Pa pulls me close,
the crisp money crackles
Against my cheek.
My first wage.
“Till Christmas,” he says
“Do your best.”
But I know
my best isn’t always good enough.
May has been sent to help on a neighbor’s Kansas prairie homestead. She won’t go to school anymore, and she’ll be 15 miles away from her family. May doesn’t want to go, but she’ll be helping her family.
I hand him the message.
“The missus left this.”
He walks outside to read in the light.
I pull farther back in.
This is his business,
Except for it is May’s business. When the woman she’s working for runs away and her husband follows, May is left behind, utterly alone. At first, May thinks they’ll be back, but as time passes, she realizes she’s been abandoned.
holds the high white
It is too early
I am not ready.
The snow comes, and May is trapped inside her neighbor’s snow-covered house. With only her thoughts and a schoolbook to keep her occupied, May recalls the past and faces her struggles with reading head on.
When Teacher came I’d focus so hard,
trying to imagine that balled-up rag.
I was ashamed
to stand with the little ones
in the front of the room.
I knew more than any of them,
more than Rita,
As her food dwindles and a wolf nears, May is determined to find her way home again. Even if it means risking her life in the process.
There’s no creek to guide me.
Nothing is familiar,
but I push forward still.
“May B.” is a beautiful, engrossing book for middle readers. Though in the tradition of Laura Ingalls Wilder’s books, readers of all ages will enjoy this read.
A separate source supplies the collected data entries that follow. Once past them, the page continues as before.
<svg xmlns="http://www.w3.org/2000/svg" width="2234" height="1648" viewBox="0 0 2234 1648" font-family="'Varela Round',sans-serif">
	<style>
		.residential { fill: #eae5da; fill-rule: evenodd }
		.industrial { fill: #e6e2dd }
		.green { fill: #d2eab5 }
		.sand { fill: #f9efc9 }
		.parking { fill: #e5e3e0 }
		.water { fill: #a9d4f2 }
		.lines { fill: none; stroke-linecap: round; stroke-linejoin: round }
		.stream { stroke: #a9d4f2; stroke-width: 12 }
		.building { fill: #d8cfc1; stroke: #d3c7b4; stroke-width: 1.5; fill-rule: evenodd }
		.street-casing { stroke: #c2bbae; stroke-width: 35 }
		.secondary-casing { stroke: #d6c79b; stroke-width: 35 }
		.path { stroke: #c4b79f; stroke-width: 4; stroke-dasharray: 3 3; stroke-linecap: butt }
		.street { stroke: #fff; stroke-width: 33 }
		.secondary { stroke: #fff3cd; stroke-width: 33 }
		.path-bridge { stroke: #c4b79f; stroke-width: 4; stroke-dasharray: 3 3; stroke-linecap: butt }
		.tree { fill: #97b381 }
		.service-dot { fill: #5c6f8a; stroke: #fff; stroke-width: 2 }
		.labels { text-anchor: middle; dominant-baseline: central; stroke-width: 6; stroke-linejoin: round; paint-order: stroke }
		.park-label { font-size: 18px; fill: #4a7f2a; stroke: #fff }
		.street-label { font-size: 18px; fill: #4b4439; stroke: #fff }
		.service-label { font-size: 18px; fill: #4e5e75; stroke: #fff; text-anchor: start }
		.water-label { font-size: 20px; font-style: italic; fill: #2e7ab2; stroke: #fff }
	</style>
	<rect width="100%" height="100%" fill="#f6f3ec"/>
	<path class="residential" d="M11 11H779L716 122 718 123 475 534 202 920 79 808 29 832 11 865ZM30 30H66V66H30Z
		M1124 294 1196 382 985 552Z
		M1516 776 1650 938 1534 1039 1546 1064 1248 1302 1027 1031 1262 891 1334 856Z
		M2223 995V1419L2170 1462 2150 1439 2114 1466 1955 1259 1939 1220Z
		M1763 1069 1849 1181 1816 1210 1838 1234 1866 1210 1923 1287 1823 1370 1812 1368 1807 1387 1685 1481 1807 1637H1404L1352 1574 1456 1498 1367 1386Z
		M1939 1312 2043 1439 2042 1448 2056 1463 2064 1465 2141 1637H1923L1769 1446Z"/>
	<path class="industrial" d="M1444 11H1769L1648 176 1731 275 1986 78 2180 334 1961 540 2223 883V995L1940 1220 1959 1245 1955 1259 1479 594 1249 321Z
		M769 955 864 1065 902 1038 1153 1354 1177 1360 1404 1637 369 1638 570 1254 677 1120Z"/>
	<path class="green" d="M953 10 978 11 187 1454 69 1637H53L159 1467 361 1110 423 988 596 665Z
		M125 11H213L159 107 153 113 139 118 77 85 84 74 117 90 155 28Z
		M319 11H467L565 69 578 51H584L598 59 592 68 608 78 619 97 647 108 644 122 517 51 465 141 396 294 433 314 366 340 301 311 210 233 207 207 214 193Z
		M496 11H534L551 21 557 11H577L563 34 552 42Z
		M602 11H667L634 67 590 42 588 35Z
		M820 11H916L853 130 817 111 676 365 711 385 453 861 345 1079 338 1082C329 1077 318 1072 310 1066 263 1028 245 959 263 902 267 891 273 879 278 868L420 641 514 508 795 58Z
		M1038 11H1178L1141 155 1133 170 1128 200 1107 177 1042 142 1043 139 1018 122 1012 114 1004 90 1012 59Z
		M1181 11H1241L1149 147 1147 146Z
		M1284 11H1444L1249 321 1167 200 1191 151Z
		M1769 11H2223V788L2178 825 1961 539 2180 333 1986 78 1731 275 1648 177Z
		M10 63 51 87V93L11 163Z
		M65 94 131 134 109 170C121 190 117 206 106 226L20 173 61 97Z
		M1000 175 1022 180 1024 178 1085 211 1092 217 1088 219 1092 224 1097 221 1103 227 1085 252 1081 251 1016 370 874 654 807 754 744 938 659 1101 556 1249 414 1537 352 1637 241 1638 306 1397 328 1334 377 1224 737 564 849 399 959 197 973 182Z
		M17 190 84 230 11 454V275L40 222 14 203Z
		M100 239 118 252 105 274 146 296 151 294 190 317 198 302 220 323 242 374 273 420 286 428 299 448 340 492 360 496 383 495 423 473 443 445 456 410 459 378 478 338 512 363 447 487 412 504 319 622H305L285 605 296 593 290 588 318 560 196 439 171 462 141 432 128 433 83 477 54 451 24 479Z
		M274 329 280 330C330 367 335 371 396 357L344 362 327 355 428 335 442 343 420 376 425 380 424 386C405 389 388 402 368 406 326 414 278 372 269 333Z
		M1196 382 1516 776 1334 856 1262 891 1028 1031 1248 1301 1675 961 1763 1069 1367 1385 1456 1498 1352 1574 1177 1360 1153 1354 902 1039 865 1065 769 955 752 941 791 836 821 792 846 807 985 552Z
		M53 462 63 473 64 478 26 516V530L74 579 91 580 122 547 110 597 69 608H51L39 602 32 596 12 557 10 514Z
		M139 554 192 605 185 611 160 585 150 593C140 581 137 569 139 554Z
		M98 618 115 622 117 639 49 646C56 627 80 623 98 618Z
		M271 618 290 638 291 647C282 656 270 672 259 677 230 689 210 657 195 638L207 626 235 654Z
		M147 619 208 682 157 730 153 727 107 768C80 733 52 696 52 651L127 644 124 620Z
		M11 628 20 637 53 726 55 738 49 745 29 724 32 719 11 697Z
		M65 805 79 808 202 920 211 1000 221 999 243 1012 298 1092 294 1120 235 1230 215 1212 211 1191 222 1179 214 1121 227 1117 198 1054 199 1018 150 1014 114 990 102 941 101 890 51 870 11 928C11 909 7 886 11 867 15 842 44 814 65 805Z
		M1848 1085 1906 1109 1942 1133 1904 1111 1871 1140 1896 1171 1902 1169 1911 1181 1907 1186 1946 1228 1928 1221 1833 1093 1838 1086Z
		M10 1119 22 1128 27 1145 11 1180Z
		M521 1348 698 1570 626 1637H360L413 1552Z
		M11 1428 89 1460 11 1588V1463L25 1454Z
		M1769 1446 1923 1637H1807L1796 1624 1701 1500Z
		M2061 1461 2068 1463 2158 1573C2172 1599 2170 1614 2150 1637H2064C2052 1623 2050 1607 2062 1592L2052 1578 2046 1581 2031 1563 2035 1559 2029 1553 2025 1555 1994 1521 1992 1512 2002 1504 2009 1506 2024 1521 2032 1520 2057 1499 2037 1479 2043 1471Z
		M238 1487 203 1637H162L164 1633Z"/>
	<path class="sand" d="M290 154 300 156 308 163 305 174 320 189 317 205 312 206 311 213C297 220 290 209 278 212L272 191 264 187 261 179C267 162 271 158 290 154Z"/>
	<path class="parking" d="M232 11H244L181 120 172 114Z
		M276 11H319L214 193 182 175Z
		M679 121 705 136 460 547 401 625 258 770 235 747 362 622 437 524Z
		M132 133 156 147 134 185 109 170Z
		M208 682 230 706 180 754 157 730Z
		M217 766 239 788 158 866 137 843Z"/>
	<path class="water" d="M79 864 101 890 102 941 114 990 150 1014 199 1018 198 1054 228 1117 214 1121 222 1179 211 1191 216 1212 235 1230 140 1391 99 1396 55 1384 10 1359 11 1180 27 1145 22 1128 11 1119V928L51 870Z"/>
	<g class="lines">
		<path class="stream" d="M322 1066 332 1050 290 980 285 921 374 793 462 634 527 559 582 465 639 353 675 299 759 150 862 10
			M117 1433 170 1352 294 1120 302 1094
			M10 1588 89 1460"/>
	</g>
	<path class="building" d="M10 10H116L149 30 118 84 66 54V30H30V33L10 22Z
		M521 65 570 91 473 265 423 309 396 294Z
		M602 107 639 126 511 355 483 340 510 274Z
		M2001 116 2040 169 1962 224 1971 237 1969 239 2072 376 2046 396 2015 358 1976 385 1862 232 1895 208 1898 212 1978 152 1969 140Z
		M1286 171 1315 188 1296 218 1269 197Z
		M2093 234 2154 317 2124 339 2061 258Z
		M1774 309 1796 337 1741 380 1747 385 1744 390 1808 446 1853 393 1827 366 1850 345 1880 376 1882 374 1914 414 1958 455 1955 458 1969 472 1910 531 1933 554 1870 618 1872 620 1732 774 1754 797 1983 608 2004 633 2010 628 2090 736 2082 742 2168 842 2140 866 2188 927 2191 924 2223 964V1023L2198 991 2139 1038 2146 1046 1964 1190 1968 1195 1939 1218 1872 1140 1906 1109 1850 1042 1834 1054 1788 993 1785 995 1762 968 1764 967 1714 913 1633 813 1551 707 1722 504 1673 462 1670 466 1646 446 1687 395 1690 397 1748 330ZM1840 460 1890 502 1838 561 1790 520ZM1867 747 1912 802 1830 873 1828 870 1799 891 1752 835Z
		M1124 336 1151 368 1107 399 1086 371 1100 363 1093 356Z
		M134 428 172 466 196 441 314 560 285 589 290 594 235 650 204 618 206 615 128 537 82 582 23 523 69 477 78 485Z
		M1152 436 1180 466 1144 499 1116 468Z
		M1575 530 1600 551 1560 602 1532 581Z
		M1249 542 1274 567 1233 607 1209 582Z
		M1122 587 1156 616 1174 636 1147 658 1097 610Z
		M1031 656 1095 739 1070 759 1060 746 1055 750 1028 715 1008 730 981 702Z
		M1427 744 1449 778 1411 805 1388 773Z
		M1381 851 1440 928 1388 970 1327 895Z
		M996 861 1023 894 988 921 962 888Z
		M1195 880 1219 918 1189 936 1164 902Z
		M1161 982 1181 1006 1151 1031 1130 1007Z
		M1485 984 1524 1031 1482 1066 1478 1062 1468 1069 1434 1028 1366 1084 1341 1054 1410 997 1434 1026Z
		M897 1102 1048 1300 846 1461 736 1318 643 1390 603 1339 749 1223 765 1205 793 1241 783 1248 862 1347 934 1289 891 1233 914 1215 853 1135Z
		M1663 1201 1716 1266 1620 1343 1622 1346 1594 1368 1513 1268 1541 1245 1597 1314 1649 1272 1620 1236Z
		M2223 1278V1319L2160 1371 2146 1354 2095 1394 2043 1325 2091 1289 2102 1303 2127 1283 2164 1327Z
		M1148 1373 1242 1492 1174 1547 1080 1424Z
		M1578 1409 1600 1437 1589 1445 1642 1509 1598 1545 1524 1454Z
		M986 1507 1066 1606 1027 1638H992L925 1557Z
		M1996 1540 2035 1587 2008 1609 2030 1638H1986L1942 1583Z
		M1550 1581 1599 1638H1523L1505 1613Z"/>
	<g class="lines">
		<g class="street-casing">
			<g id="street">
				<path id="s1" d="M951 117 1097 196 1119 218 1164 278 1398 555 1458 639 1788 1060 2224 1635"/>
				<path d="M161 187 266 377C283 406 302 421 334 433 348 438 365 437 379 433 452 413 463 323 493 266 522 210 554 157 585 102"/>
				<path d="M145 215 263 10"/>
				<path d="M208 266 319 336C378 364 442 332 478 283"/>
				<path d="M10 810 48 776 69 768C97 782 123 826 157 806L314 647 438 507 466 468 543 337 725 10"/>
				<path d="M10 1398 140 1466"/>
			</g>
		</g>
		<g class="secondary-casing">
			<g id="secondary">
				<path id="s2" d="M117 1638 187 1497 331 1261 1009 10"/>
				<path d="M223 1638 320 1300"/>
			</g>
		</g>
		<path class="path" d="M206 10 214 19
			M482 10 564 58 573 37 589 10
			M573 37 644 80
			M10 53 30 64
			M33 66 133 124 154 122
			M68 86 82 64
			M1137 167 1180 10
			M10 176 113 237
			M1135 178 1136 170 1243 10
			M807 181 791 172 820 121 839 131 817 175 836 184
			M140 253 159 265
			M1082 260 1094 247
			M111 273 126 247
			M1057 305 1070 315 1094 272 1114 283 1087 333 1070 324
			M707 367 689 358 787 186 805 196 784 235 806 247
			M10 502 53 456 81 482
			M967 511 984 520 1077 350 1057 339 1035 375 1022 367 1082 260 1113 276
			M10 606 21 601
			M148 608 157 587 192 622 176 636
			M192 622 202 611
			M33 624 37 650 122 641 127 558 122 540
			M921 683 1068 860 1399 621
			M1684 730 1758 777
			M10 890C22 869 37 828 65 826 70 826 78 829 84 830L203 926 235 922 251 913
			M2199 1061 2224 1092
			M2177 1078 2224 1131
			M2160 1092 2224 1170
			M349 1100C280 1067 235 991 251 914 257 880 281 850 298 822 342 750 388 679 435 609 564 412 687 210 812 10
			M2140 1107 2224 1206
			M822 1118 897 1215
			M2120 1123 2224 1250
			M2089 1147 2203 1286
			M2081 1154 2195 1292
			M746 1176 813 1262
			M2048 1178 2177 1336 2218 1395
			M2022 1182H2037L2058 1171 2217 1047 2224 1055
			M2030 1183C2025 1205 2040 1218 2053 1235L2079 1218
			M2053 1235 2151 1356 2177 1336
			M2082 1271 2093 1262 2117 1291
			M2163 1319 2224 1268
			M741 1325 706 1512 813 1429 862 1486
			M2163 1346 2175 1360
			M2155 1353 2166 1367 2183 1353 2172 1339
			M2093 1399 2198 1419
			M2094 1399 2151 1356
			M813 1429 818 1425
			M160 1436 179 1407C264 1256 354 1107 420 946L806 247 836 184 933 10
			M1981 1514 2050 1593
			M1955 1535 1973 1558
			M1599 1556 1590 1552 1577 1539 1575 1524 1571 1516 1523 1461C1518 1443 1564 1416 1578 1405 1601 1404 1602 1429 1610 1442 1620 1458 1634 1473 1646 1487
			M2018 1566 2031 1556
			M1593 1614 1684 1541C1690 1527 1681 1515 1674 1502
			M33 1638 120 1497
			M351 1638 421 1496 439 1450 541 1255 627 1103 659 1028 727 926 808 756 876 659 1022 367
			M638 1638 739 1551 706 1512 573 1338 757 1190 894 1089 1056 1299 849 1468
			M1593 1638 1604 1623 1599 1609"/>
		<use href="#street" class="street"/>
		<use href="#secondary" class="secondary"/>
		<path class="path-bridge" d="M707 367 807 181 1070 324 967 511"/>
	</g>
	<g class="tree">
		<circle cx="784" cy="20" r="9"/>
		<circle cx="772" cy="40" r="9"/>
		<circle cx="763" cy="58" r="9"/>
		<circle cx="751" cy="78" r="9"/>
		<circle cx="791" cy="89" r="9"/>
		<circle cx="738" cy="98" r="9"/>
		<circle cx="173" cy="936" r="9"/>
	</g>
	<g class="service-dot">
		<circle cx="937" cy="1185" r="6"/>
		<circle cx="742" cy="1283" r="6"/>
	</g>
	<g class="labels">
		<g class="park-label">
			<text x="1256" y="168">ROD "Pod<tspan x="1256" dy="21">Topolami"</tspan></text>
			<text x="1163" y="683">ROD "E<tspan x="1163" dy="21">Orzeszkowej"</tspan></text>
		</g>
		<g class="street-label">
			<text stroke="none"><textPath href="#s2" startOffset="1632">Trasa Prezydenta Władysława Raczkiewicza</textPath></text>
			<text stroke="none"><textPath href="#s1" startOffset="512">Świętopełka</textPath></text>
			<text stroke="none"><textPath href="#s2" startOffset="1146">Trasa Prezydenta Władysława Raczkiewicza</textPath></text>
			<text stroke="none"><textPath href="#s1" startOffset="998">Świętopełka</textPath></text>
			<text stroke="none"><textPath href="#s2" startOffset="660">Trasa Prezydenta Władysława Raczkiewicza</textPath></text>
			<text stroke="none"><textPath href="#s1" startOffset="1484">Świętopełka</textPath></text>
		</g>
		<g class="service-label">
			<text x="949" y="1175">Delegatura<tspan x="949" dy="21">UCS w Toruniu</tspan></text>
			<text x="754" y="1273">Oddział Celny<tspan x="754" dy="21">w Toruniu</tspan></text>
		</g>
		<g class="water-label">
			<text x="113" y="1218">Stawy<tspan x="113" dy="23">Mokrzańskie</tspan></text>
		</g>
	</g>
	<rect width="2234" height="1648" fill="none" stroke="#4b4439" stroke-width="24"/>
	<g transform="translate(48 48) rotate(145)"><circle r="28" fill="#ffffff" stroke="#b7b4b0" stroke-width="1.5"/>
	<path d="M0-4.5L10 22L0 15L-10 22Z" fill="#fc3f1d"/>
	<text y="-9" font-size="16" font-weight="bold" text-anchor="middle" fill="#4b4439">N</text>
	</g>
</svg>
Written in verse form, this novel is a quicker read than its 240 pages imply. “May B.” is fast-paced while being contemplative and it engages readers on a levels. Though the text is sparse in word count, author Caroline Starr Rose perfectly conveys May’s emotions. So, too, is May’s self-reliance and determination.
“May B.” is a quiet novel that packs a big and unexpected wallop. It’s one of the best books I’ve read in recent months. Well-worth your time.